Nothing? Neither Go nor the OS require file names to be UTF-8, I believe
You can do something like WTF-8 (not a misspelling, alas) to make it bidirectional. Rust does this under the hood but doesn’t expose the internal representation.
In general, Windows filenames are Unicode and you can always express those filenames by using the -W APIs (like CreateFileW()).
It breaks. Which is weird because you can create a string which isn't valid UTF-8 (eg "\xbd\xb2\x3d\xbc\x20\xe2\x8c\x98") and print it out with no trouble; you just can't pass it to e.g. `os.Create` or `os.Open`.
(Bash and a variety of other utils will also complain about it being valid UTF-8; neovim won't save a file under that name; etc.)
$ cat main.go
package main
import (
"log"
"os"
)
func main() {
f, err := os.Create("\xbd\xb2\x3d\xbc\x20\xe2\x8c\x98")
if err != nil {
log.Fatalf("create: %v", err)
}
_ = f
}
$ go run .
$ ls -1
''$'\275\262''='$'\274'' ⌘'
go.mod
main.goYes, that was my assumption when bash et al also had problems with it.
In Linux, they’re 8-bit almost-arbitrary strings like you noted, and usually UTF-8. So they always have a convenient 8-bit encoding (I.e. leave them alone).

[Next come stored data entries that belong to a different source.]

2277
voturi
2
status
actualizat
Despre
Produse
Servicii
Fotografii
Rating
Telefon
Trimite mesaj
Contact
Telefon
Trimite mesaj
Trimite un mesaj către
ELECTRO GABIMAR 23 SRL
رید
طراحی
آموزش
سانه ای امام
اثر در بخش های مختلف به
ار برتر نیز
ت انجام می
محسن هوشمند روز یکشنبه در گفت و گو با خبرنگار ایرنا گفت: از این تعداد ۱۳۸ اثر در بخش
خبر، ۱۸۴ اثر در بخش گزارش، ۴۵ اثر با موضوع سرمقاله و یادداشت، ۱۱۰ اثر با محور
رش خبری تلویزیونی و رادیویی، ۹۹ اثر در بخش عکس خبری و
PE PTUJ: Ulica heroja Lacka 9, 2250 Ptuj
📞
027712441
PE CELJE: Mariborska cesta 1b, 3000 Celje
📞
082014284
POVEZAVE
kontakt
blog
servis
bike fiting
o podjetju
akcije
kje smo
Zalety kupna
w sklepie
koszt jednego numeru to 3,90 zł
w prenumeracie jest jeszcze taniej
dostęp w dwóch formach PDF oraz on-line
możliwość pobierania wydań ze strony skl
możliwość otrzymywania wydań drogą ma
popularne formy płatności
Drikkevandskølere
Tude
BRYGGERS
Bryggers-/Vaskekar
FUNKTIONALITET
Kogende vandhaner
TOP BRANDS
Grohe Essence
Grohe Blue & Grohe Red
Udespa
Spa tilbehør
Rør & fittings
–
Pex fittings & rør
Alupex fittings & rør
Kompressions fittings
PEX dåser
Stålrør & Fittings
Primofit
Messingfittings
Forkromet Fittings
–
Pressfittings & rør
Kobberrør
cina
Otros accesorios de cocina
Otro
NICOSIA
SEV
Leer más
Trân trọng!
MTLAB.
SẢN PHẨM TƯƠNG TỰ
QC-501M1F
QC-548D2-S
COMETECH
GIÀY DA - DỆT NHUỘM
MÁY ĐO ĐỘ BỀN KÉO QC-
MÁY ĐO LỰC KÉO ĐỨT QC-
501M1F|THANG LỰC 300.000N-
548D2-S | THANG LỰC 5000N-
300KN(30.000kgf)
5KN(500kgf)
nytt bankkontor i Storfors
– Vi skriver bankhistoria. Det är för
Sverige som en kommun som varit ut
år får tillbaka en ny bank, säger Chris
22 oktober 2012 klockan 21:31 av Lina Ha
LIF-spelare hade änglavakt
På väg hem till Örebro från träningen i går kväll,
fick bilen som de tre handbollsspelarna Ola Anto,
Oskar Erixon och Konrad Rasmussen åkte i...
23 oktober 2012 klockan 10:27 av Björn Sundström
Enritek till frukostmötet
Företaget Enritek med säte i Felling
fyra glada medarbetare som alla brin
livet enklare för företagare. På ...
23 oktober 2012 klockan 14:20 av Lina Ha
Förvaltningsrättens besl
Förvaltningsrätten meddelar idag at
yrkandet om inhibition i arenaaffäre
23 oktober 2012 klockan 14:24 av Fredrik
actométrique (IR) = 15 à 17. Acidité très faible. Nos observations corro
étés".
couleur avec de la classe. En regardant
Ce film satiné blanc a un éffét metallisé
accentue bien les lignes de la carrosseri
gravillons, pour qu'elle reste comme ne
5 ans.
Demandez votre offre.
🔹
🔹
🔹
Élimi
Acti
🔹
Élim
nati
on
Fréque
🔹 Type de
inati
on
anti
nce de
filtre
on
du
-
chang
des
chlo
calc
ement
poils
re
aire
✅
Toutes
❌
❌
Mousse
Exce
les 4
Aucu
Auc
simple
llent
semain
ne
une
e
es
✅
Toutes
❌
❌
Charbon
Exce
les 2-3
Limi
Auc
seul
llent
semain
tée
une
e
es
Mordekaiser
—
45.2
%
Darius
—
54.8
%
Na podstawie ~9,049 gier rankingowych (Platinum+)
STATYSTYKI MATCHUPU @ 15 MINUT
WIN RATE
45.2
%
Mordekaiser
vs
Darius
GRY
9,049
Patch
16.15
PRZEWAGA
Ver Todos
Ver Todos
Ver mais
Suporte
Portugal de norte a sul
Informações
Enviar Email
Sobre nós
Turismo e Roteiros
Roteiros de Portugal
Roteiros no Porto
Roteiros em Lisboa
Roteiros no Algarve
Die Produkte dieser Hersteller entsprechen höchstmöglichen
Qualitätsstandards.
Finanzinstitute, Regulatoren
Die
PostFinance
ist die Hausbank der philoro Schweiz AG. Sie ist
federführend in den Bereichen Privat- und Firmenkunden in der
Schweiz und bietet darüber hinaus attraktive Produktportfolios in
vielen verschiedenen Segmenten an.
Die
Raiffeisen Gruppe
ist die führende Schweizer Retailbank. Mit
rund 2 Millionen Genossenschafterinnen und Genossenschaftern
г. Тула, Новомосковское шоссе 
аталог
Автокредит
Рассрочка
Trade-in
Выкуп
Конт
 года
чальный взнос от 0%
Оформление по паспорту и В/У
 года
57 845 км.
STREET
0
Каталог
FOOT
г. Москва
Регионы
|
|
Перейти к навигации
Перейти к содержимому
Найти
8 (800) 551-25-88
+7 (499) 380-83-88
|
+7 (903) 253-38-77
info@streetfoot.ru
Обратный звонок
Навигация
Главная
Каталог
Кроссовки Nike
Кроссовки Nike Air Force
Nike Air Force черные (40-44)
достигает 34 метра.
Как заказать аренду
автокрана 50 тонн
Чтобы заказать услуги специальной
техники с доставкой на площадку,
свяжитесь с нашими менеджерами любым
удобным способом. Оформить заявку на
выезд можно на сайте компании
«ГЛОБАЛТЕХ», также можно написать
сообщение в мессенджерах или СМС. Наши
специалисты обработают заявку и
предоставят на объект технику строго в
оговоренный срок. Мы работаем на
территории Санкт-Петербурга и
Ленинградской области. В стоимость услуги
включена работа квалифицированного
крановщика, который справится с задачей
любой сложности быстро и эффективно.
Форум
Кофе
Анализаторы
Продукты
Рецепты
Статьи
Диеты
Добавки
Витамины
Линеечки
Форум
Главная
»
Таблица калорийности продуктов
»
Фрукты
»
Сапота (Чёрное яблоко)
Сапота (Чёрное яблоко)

If you hated yourself and wanted to convert them to UTF-16, however, you’d have the same problem Windows does but in reverse.
The upshot is that since the values aren’t always UTF-16, there’s no canonical way to convert them to single byte strings such that valid UTF-16 gets turned into valid UTF-8 but the rest can still be roundtripped. That’s what bastardized encodings like WTF-8 solve. The Rust Path API is the best take on this I’ve seen that doesn’t choke on bad Unicode.
If you stuff random binary data into a string, Go just steams along, as described in this post.
Over the decades I have lost data to tools skipping non-UTF-8 filenames. I should not be blamed for having files that were named before UTF-8 existed.
Windows doing something similar wouldn't surprise me at all. I believe NTFS internally stores filenames as UTF-16, so enforcing UTF-8 at the API boundary sounds likely.